President Ma Ying-jeou (馬英九) hopes to mark the event, as it is a high point in the Republic of China’s (ROC) political and diplomatic history, said Nancy Chen (陳立文), chief secretary of the country’s top institute for historical studies.
The declaration was the outcome of the Cairo Conference held in Cairo, Egypt, from Nov. 23 to Nov. 27, 1943, which was attended by then-US president Franklin Roosevelt, then-British prime minister Winston Churchill and then-ROC leader Chiang Kai-shek (蔣介石).
The declaration states that all the territories that Japan had “stolen,” such as Manchuria (Dongbei), Formosa (Taiwan) and the Pescadores (Penghu), should be restored to the ROC, historians said.

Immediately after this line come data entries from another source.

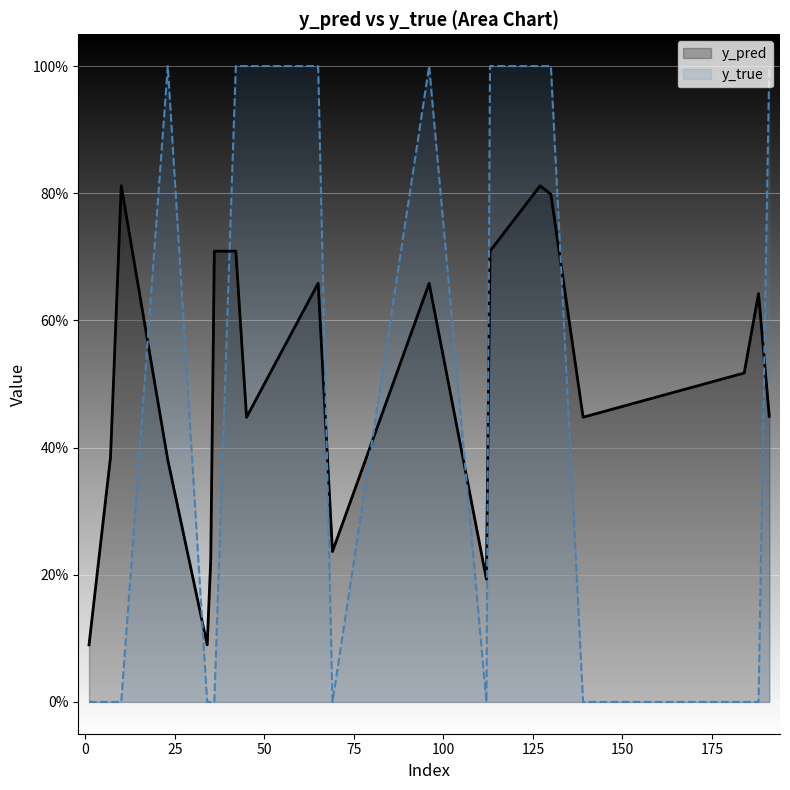

What are all the series names shown in the legend?

y_pred, y_true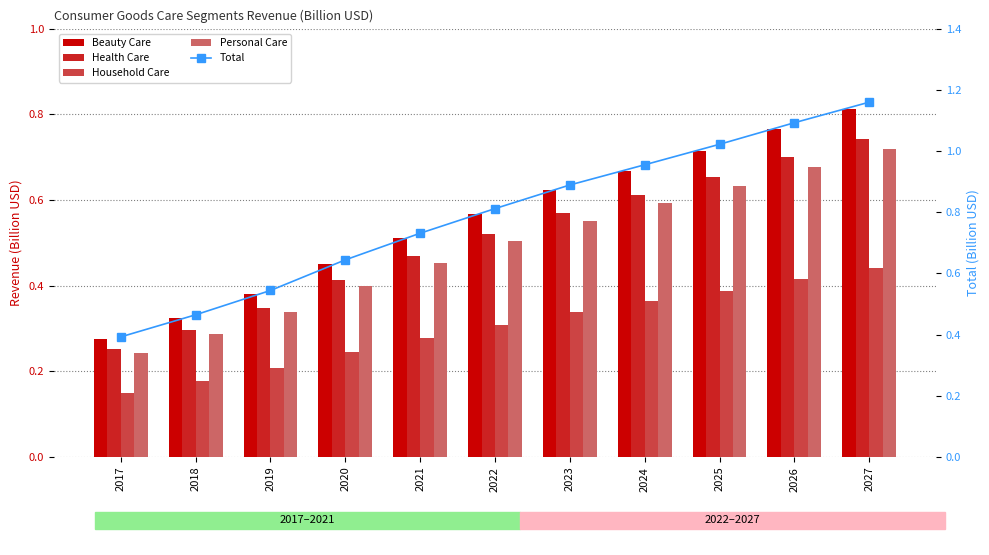

What is the difference between the maximum and minimum values in the Personal Care series?

0.5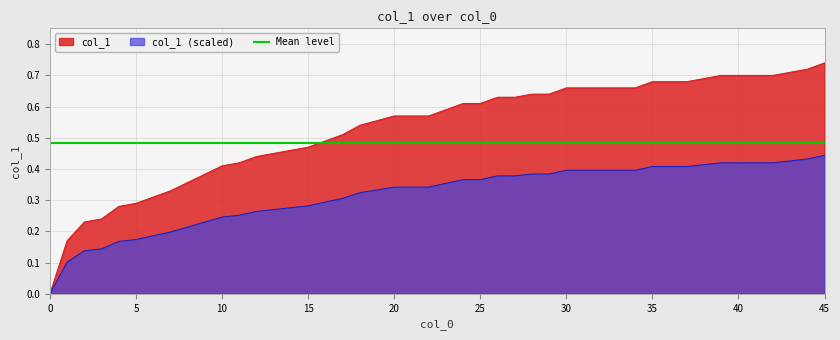

Is it true that col_1 equals 0.5 at 0?

False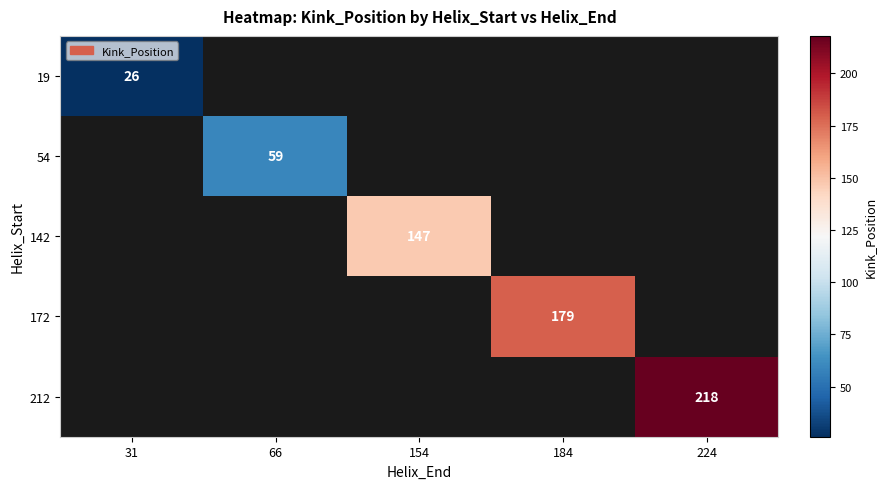

What is the smallest value displayed?

26.0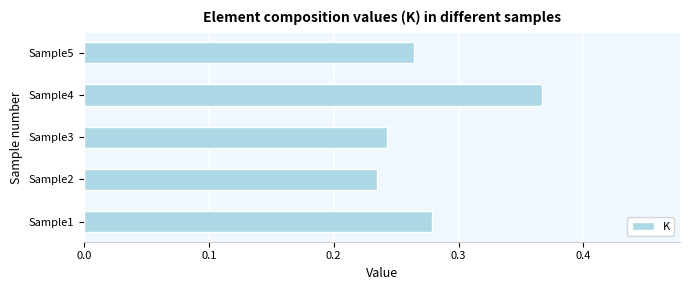

List the labels in order of value, largest first.

Sample4, Sample1, Sample5, Sample3, Sample2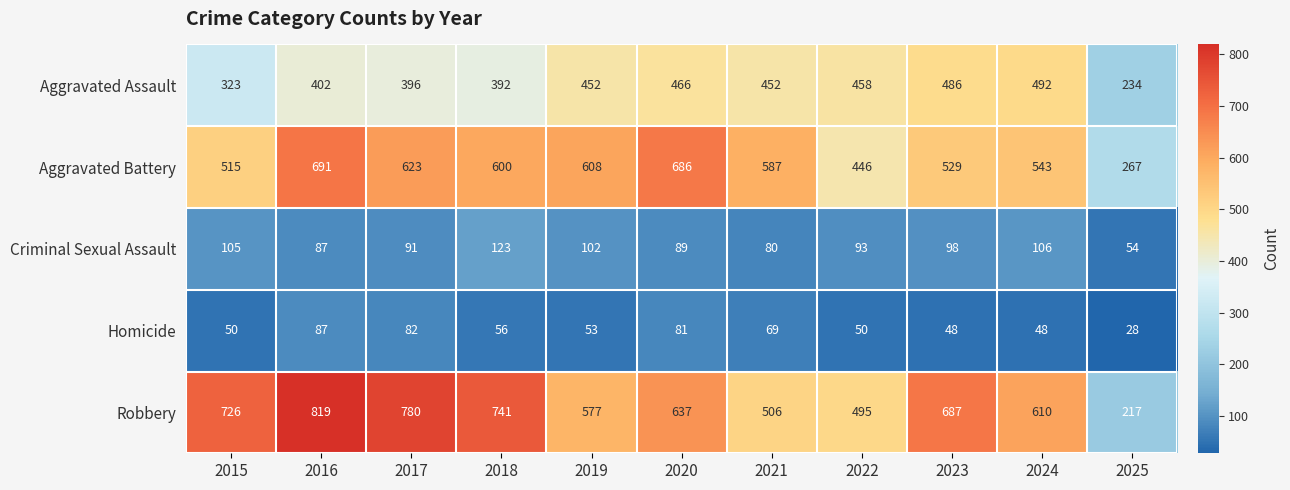

What is the highest value of the Aggravated Assault series?

492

Chen said the series of events, set to begin on Saturday, will start with an exhibition on the summit.
A replica of the declaration in English, complete with the hand-written changes made by the three leaders, as well as the Chinese transcript kept by the Academia Historica, are to be displayed, she said.
The original copy is in the Library of the US Congress.
Excerpts of Chiang’s diary entries from Nov. 22 to Nov. 28, 1943, and personal accounts from ROC officials during the period kept at Academia Historica will also be featured, she said.
The excerpts of Chiang’s diaries, currently held at Stanford University’s Hoover Institution in California, are said to reflect his thoughts on Roosevelt and Churchill.
In addition, scenes from the Mena House Hotel in Cairo, where the conference took place, will be replicated, she said.
A part of the exhibition will address subsequent developments during the two years between the declaration and Japan’s handing back Taiwan to the ROC government, Chen added.
Academia Historica and National Chengchi University are to hold a conference on Dec. 1 centering on the Cairo Declaration.
It is to open with personal perspectives on the event from people whose parents or grandparents were in Cairo, including Churchill’s granddaughter Emma Soames, Chen said.
The second session of the conference will discuss the declaration in the context of international law, while the third and final session is to look into Chiang’s plan for post-World War II Asia.